The attacks are often done by tricking a user into visiting a hostile website that delivers an exploit, or a specially crafted code sequence that unlocks a vulnerability in a software application, according to the NSS Labs report.

There can be different variants of exploits that attack the same vulnerability but target different parts of a computer's memory. Security vendors frequently add signatures to their databases that enable the software to detect specific exploits, but those exploits may evolve.

"A vendor may develop a signature for the initial exploit with the intent to later deliver subsequent signatures," the report said. "Our testing has revealed that most vendors do not take these important additional steps."

Only one of the 10 software suites tested detected all 123 exploits and variants, which were designed to attack vulnerabilities in software such as Microsoft's Internet Explorer browser, Firefox, Adobe Acrobat, Apple's QuickTime, and others.

The 10 software suites scored vastly different, with one catching all of the exploits at the top end and 29 percent at the low end.

NSS Labs said the average protective score was 76 percent among the 10 suites for "original exploits," or the first exploit to be made publicly against a particular software vulnerability.

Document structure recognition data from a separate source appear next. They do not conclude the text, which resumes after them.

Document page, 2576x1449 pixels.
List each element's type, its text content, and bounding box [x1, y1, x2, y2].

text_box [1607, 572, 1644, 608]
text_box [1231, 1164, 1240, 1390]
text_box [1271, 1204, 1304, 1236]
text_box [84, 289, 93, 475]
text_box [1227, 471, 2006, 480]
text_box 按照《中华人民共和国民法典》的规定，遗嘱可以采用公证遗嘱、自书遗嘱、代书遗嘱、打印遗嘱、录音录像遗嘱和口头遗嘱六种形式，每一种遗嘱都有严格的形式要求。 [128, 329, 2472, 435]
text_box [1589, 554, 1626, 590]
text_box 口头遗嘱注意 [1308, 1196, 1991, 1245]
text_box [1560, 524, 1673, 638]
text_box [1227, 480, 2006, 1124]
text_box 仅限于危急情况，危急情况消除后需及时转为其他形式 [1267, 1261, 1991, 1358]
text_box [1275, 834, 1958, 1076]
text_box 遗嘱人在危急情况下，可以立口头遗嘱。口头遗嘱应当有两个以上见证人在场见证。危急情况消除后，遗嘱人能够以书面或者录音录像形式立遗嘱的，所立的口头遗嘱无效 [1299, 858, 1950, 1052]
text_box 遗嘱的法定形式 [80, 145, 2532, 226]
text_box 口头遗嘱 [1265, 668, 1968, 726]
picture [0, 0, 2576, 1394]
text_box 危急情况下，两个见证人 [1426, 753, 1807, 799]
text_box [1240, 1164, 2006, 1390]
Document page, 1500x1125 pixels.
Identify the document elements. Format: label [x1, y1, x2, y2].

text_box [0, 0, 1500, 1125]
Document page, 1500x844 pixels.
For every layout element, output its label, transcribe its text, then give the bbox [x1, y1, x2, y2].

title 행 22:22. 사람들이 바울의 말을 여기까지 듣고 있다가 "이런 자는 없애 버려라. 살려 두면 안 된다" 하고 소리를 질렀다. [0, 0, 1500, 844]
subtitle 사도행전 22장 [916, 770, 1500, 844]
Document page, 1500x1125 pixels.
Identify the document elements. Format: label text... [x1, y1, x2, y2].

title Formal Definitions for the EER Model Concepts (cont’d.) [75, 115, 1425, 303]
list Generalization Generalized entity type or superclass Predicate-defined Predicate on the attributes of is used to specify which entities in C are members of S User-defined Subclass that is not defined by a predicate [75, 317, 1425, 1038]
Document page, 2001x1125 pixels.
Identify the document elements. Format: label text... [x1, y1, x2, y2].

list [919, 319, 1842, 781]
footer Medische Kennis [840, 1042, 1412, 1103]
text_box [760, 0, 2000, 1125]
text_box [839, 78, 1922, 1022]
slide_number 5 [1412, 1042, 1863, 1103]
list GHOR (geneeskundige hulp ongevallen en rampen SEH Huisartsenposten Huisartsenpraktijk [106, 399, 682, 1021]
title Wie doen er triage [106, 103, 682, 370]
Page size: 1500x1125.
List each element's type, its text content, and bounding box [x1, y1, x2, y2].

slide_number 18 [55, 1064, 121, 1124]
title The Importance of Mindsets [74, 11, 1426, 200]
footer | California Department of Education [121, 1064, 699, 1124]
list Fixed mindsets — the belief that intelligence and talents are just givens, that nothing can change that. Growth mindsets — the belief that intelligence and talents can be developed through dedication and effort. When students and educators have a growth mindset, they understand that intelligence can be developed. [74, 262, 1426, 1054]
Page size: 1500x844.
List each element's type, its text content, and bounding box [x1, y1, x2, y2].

Three of the 10 caught all original exploits. For variant exploits, the average protective score was 58 percent.

"Based on market share, between 70 to 75 percent of the market is under protected," the report said. "Keeping AV software up-to-date does not yield adequate protection against exploits, as evidence by coverage gaps for vulnerabilities several years old."

NSS Labs president, Rick Moy, said all of the vulnerabilities are "low-hanging fruit." Information on the vulnerabilities has been available in some cases since 2006, which means the hackers all know the problems and the exploits are still being used.

But security software companies have tended to focus on the malicious software delivered after an exploit. Those samples number in the millions now. However, the number of exploits are much, much less numerous and would be a better choke point to protect computers.

"I think part of the problem is the industry is focusing more on the malware than the exploit," Moy said. "You need to look at both, but ...you really need to look a vulnerability-based protection and stopping the exploits."

Patching the known vulnerabilities will also stop the exploits, but many companies won't apply all patches immediately since it may break other software those companies are using, Moy said. Security software represents a good "virtual patch," but only if it can detect those exploits and subsequent malware, he said.

NSS Labs puts the suites in three categories: "recommend," which means a product performed well and should be used in an enterprise; "neutral," which means a product performed reasonably well and should continued to be used if it is already in use; and "caution," which means the product had poor test results and organizations using it should review their security posture.

NSS Labs chose to reveal those security suites it rates as "caution": AVG Internet Security Business Edition 9.0.733, ESET Smart Security Enterprise Business 4.474, Norman Endpoint Protection 7.2 and Panda Internet Security 2010 (Enterprise) 15.01. The full report costs $495 and is available on NSS Labs' website.